David Lee Ludwig writes "Earlier today, I ran across an article regarding an issued patent on e-mail forwarding. According to the president of the holding company, they're interested in making the technology open-source, however I fail to see where the innovation is. The full text of the patent (6427164) is available online." Sadly, we've run altogether too many patent stories of late. In related news, the PTO has been sued to stop shredding the original documents related to the patents. Read on for more on that... mgarraha writes "A Washington Post article reports that the National Intellectual Property Researchers Association is suing the US Patent and Trademark Office to stop them from destroying their archive of paper documents. NIPRA claims that PTO's new patent database is not good enough to go completely paperless. PTO had planned to begin disposal today, but they are still negotiating with the group that will take the paper off their hands."

3 of 165 comments (clear)

  1. More Slashdot sensationalism by khym · · Score: 5, Informative
    Yes, software patents are bad, but this one isn't as bad as the article makes it out to be.
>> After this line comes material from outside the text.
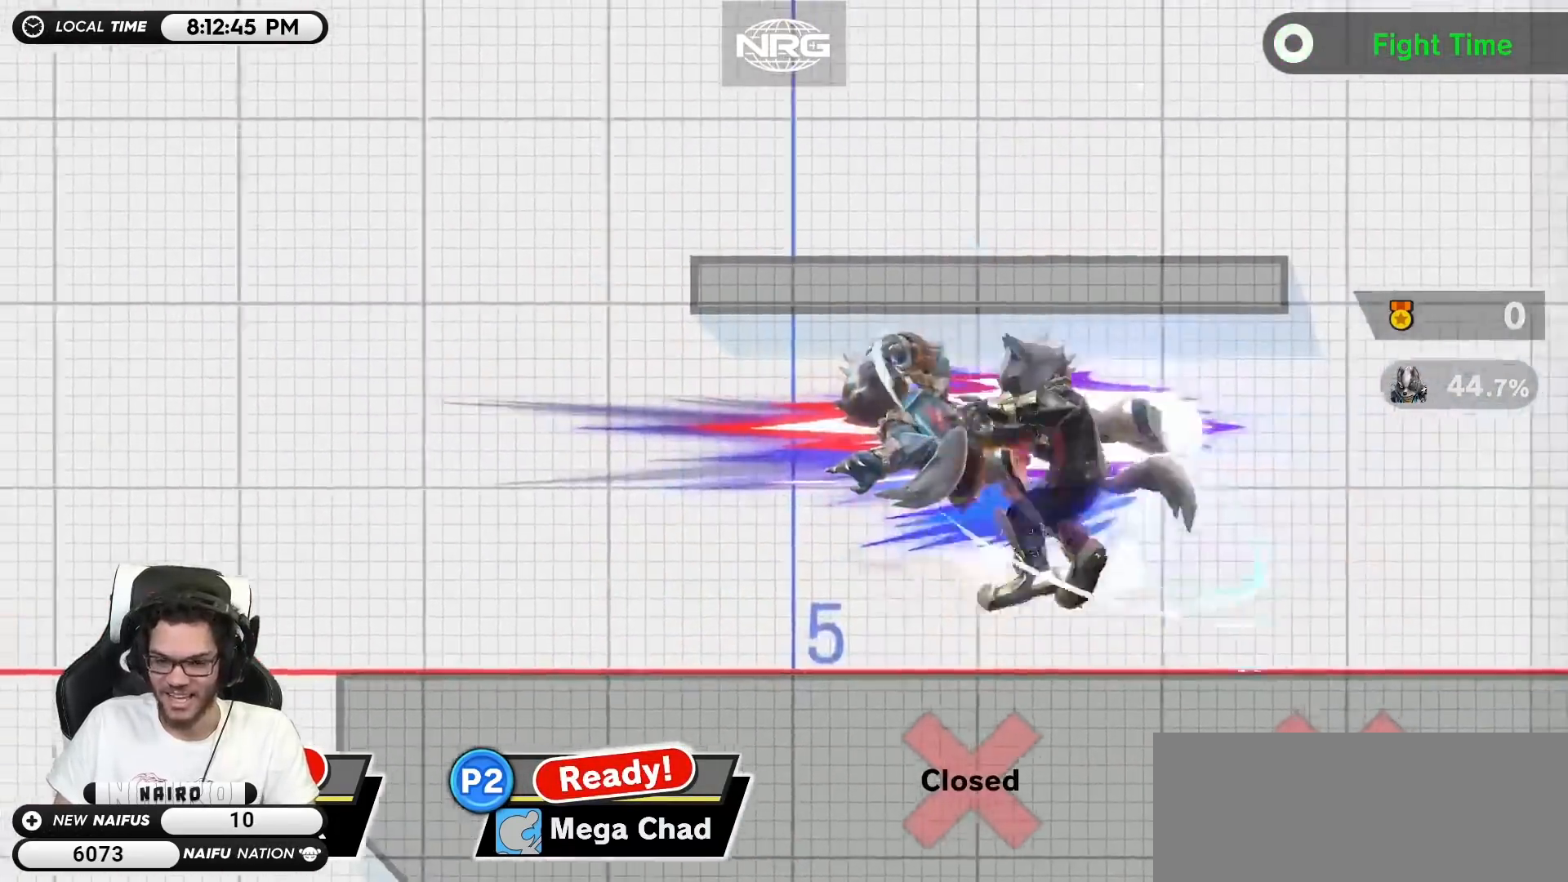
{"buttons": ["Y"], "left_stick": "left", "right_stick": "center", "events": [[433, "Y", "down"], [483, "left_stick", "left"]]}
Here's what's patented:
    1. User sends out email to an innactive/delted account.
    2. Mail gets bounced back to user.
    3. User's email-agent notices the bounce is of a certain type, so it connects to a central machine and asks "for non-working address foo@bar.com, give me an active address for the same perrson"
    4. Email-agent forward the bounced mail to that active adress.
    So it doesn't come anywhere near patenting traditional email forwarding.
    --
    Give a man a fire, and he'll be warm for a day, but set him on fire, and he'll be warm for the rest of his life.
    1. Re:More Slashdot sensationalism by Twylite · · Score: 5, Informative

      The SMTP protocol includes two 3xx response codes; one is "address not local, forward to remote@address" (client agent must handle forwarding), the other is "address not local, will forward to remote@address" (server will do the forwarding).

      --
      i-name =twylite [http://public.xdi.org/=twylite], see idcommons.net
  2. Prior art in RFC 821 by riflemann · · Score: 4, Informative

    RFC821 includes almost exactly this patent (hopefully enough to quash it), especially
    the 551 response:

    3.2. FORWARDING

    There are some cases where the destination information in the
    <forward-path> is incorrect, but the receiver-SMTP knows the
    correct destination. In such cases, one of the following replies
    should be used to allow the sender to contact the correct
    destination.

    [...]
    551 User not local; please try <forward-path>

    This reply indicates that the receiver-SMTP knows the user's
    mailbox is on another host and indicates the correct
    forward-path to use. Note that either the host or user or
    both may be different. The receiver refuses to accept mail
    for this user, and the sender must either redirect the mail
    according to the information provided or return an error
    response to the originating user.

    Or can the lawyers see holes in that?